(Beginning of THE RECORDS)

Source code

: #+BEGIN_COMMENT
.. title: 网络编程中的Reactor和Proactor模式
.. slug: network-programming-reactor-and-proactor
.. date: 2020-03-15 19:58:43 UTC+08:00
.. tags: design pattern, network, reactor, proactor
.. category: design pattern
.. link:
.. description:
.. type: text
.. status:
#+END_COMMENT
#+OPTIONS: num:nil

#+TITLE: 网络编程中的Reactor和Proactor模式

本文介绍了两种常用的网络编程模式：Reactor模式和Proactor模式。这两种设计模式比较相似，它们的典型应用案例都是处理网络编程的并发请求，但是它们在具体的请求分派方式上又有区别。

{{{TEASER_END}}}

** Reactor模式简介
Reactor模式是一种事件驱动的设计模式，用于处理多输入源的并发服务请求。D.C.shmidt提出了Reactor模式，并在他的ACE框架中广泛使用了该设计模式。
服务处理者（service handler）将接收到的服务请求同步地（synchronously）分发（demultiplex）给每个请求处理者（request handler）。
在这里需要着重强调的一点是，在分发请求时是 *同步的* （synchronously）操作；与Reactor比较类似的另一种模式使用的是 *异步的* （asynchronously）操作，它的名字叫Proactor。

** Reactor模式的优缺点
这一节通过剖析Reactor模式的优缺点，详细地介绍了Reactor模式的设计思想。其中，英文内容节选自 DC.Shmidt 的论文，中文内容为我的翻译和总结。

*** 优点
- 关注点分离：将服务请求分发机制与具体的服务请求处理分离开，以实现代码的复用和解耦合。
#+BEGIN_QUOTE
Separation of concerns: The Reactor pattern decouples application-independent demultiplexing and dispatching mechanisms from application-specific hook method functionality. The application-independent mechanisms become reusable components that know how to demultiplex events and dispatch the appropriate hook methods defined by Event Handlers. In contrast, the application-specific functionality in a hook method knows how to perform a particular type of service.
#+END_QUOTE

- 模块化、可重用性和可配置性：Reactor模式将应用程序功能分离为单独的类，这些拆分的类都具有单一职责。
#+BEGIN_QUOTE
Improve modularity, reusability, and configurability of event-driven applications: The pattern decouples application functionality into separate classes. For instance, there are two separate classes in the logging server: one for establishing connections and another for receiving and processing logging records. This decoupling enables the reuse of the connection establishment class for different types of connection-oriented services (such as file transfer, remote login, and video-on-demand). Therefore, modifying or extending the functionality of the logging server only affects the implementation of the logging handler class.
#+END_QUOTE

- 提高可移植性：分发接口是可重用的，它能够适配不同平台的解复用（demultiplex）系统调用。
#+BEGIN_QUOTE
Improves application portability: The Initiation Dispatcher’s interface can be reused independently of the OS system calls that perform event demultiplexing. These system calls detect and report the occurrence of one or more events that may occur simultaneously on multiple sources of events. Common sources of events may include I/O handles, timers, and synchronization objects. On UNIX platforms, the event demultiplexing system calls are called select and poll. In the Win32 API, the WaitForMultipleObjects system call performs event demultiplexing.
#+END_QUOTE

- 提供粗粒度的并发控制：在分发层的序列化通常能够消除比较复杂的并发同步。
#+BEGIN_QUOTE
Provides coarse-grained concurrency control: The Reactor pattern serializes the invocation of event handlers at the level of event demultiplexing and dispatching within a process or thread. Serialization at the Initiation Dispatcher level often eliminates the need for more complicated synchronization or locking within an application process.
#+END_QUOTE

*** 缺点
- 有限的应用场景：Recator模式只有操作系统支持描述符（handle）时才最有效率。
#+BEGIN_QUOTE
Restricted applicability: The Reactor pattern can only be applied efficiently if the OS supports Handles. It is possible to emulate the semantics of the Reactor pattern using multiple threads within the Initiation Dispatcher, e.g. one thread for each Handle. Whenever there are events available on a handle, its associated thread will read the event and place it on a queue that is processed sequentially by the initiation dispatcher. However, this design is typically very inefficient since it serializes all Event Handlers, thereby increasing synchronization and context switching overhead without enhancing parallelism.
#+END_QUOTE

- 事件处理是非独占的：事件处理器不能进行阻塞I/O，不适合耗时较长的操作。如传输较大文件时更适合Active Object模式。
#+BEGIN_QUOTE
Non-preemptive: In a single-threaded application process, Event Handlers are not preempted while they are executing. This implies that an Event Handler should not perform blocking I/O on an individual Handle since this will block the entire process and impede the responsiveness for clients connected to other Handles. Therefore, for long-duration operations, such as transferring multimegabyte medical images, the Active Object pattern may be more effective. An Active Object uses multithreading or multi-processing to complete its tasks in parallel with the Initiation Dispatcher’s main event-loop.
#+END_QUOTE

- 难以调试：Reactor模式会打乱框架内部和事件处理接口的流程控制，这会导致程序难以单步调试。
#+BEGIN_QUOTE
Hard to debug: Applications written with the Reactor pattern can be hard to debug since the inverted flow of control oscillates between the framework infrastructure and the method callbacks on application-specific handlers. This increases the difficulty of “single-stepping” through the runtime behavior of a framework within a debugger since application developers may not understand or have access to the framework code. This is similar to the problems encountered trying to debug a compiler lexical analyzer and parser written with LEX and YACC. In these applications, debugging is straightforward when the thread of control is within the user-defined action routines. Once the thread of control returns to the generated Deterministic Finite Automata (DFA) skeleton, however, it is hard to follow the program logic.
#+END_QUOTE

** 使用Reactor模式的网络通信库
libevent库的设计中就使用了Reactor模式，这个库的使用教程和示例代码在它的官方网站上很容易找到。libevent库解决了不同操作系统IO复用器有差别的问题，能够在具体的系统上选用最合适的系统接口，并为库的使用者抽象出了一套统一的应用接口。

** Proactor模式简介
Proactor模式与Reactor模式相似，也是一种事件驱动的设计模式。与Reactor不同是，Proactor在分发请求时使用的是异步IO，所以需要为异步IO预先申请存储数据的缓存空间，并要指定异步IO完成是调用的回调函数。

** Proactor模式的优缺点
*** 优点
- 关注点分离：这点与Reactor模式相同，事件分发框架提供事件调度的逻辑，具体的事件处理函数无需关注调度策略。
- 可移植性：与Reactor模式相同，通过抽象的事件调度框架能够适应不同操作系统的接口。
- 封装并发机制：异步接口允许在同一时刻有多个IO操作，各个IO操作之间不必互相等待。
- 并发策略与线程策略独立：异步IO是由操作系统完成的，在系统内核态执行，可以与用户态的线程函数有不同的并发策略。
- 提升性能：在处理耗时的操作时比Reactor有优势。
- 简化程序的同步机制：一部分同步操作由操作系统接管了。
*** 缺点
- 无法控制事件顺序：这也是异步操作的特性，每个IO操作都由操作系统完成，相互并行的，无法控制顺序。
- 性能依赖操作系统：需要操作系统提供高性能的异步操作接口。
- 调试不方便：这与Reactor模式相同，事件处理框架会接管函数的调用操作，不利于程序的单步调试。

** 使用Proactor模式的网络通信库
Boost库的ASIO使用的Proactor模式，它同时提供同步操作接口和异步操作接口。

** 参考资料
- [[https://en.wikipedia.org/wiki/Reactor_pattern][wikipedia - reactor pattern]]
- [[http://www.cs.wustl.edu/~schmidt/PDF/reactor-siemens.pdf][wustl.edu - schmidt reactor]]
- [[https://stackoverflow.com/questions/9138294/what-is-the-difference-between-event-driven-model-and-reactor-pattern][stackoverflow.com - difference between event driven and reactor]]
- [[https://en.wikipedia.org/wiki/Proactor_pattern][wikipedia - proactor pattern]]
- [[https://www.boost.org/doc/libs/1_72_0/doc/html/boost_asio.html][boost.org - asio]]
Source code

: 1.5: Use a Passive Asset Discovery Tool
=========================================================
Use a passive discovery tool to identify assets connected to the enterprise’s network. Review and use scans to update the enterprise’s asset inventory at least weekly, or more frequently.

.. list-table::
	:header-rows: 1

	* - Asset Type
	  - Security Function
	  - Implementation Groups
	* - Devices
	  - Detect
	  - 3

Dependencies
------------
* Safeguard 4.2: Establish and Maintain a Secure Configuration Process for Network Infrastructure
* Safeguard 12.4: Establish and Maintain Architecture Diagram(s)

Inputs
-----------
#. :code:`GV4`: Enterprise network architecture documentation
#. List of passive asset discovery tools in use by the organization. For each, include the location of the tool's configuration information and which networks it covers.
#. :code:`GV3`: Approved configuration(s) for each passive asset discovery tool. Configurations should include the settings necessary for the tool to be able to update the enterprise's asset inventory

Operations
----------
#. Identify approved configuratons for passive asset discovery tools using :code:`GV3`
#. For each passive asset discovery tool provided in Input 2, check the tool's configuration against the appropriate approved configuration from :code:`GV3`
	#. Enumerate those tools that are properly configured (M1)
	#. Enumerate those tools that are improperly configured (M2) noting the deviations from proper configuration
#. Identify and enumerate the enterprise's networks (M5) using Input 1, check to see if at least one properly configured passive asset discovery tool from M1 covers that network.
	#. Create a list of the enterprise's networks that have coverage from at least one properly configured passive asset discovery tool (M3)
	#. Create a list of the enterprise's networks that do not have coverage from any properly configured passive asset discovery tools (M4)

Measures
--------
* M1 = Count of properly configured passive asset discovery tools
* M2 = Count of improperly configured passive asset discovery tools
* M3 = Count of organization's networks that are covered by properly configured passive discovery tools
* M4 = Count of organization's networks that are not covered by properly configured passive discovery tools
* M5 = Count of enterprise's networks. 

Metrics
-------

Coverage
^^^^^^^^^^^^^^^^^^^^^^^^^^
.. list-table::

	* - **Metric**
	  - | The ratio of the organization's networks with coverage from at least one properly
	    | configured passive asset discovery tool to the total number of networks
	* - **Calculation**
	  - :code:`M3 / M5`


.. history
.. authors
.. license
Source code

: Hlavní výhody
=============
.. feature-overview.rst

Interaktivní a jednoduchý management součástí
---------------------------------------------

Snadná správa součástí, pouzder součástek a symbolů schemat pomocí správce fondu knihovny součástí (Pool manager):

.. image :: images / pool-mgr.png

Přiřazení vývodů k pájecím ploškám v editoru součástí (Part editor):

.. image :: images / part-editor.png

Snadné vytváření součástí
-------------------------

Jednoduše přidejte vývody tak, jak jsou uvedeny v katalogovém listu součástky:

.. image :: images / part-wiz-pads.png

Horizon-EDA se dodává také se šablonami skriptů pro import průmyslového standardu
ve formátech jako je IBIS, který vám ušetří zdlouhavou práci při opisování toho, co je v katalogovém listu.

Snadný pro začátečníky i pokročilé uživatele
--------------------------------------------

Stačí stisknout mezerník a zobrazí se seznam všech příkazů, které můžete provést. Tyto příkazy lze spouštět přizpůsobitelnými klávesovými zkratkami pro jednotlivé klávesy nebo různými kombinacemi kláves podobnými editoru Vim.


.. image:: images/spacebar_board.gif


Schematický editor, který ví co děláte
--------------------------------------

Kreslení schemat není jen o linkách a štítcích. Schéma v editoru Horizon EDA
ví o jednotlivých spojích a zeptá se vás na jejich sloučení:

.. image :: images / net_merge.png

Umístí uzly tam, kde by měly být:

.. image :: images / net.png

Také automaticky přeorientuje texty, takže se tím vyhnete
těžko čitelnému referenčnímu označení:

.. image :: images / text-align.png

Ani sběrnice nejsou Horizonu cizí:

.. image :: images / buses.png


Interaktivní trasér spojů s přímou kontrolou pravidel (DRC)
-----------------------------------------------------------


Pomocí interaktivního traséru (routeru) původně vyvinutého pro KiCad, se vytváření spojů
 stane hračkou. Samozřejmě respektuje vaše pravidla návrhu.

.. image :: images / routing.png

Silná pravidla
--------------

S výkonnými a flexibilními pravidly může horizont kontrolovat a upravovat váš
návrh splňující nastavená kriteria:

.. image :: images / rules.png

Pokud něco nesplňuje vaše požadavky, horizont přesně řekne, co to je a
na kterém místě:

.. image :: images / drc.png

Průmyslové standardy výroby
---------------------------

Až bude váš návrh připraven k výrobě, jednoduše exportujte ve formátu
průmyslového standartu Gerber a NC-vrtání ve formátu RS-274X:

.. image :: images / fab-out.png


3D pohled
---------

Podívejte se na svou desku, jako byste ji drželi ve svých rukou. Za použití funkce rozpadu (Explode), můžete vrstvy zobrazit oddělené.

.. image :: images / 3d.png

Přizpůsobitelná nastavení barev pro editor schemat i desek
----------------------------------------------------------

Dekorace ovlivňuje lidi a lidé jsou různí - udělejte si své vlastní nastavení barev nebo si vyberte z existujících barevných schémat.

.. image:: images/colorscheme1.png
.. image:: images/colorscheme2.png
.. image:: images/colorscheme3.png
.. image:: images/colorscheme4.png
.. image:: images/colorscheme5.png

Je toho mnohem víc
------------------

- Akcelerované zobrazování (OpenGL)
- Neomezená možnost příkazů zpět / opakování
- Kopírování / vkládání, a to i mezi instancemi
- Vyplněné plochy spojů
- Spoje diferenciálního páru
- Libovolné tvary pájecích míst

(End of THE RECORDS)

*WHAT YOU NEED TO DO*: Start with the line above that contains "number of networks" and end with the line that contains "Snadné vytváření součástí". Write out those lines exactly, and only those.

*RESPONSE*:
	    | configured passive asset discovery tool to the total number of networks
	* - **Calculation**
	  - :code:`M3 / M5`


.. history
.. authors
.. license
Source code

: Hlavní výhody
=============
.. feature-overview.rst

Interaktivní a jednoduchý management součástí
---------------------------------------------

Snadná správa součástí, pouzder součástek a symbolů schemat pomocí správce fondu knihovny součástí (Pool manager):

.. image :: images / pool-mgr.png

Přiřazení vývodů k pájecím ploškám v editoru součástí (Part editor):

.. image :: images / part-editor.png

Snadné vytváření součástí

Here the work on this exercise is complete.